*What this exercise asks*.
1. In the correction notice, switch "essay" to "article" and give the stretch from "Correction: May 25, 2008, Sunday" through "Subterraneans'' (also 1958)".
2. According to the correction notice, which of Jack Kerouac's novels was "Dharma Bums"?
[Opening Reading text section]
Correction: May 25, 2008, Sunday An essay on May 11 about the American intellectual scene in 1958 referred incorrectly to Jack Kerouac's ''Dharma Bums,'' published that year. It was his fourth novel, not the second. It followed ''The Town and the City'' (1950), ''On the Road'' (1957) and ''The Subterraneans'' (also 1958)
Rachel Donadio is a writer and editor at the Book Review.
[Closing Reading text section]
[Opening Study material section]
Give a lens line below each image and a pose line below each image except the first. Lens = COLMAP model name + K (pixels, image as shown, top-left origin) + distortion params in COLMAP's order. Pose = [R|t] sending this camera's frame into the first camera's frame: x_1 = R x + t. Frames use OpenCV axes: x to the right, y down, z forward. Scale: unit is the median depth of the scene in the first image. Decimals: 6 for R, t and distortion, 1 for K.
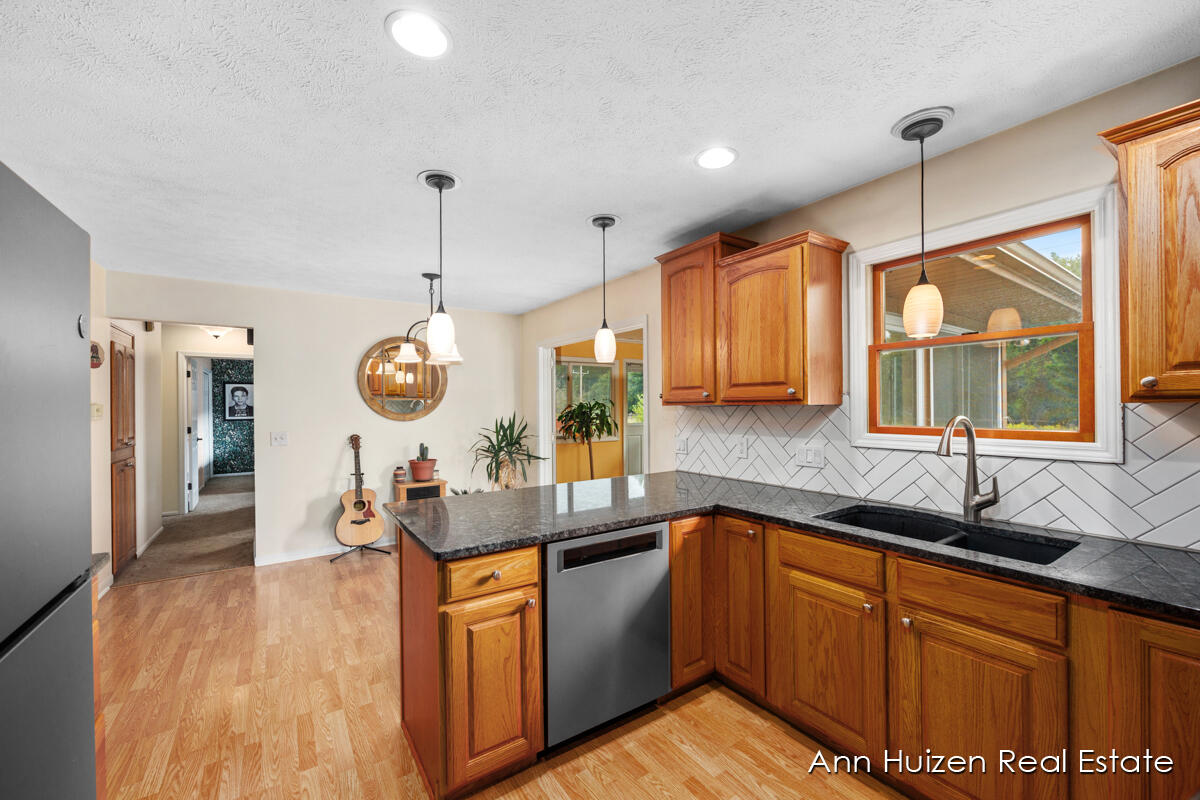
lens RADIAL K [[476.1, 0, 595.5], [0, 476.1, 404.3], [0, 0, 1]] dist [-0.001808, -0.000114]
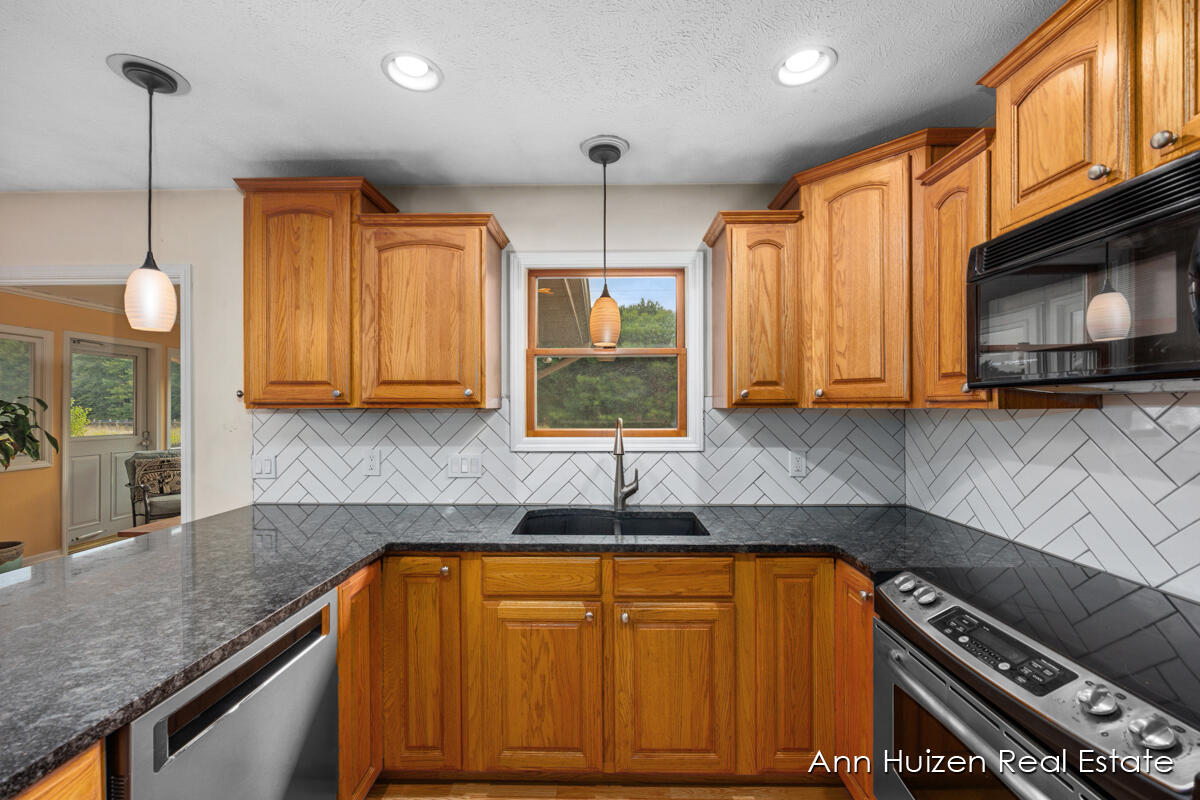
lens RADIAL K [[483.6, 0, 596.3], [0, 483.6, 406.0], [0, 0, 1]] dist [-0.002181, -0.000185]
pose [[0.569089, 0.008223, 0.822235, -0.197473], [-0.005635, 0.999966, -0.006100, 0.000969], [-0.822256, -0.001162, 0.569116, 0.343579]]
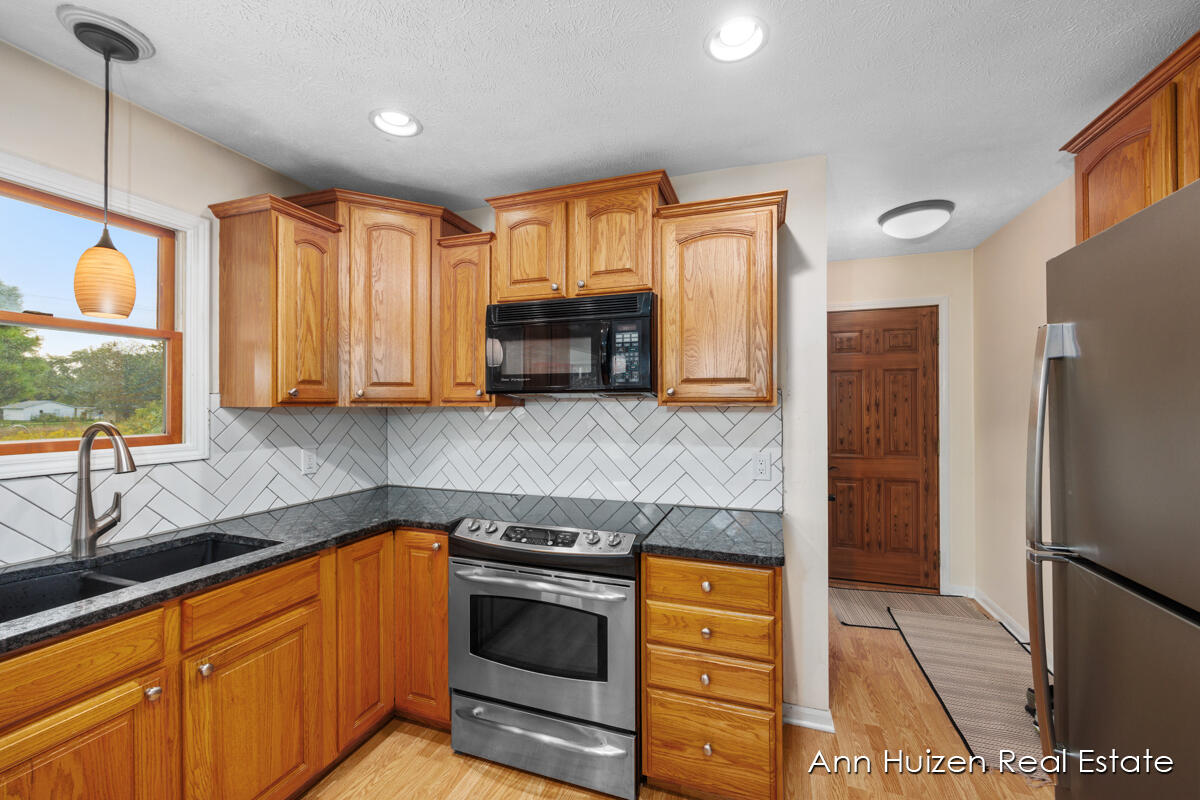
lens RADIAL K [[486.0, 0, 600.0], [0, 486.0, 400.0], [0, 0, 1]] dist [-0.000416, 0.000059]
pose [[-0.609536, 0.016420, 0.792589, -0.343751], [0.003606, 0.999833, -0.017940, 0.003398], [-0.792750, -0.008077, -0.609493, 0.747026]]
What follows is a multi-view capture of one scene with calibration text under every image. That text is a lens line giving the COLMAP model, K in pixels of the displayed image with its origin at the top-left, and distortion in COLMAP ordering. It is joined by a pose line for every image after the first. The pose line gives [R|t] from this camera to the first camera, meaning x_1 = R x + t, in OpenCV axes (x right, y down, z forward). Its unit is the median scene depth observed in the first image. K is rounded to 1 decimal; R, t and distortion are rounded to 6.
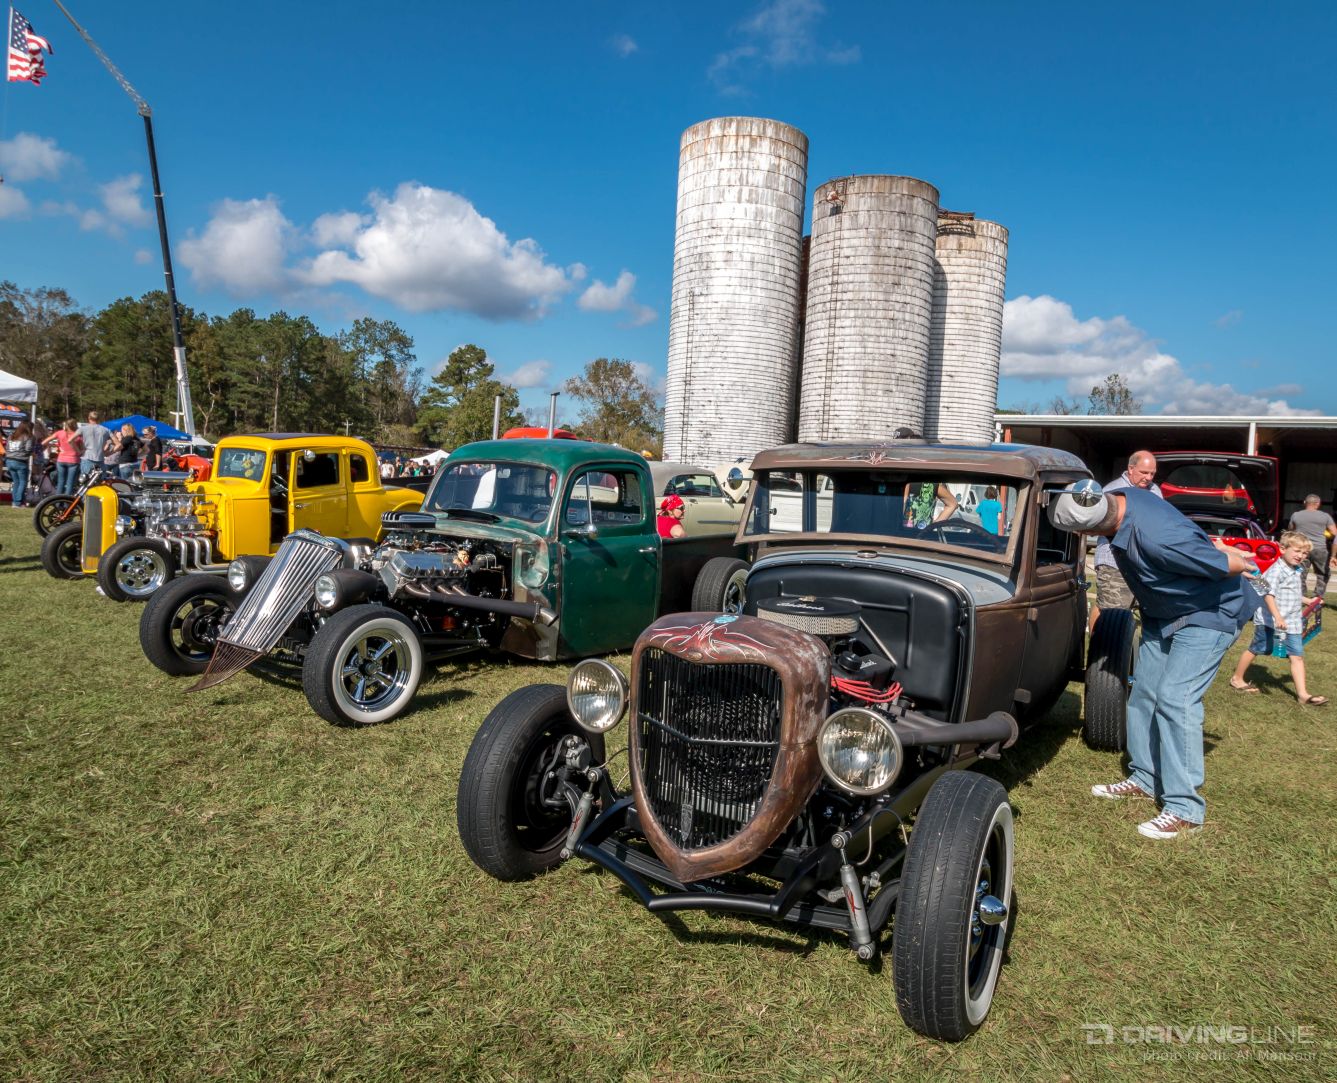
[Closing Study material section]
*Answers to the problems*.
1.
Correction: May 25, 2008, Sunday An article on May 11 about the American intellectual scene in 1958 referred incorrectly to Jack Kerouac's ''Dharma Bums,'' published that year. It was his fourth novel, not the second. It followed ''The Town and the City'' (1950), ''On the Road'' (1957) and ''The Subterraneans'' (also 1958)

2. It was his fourth novel.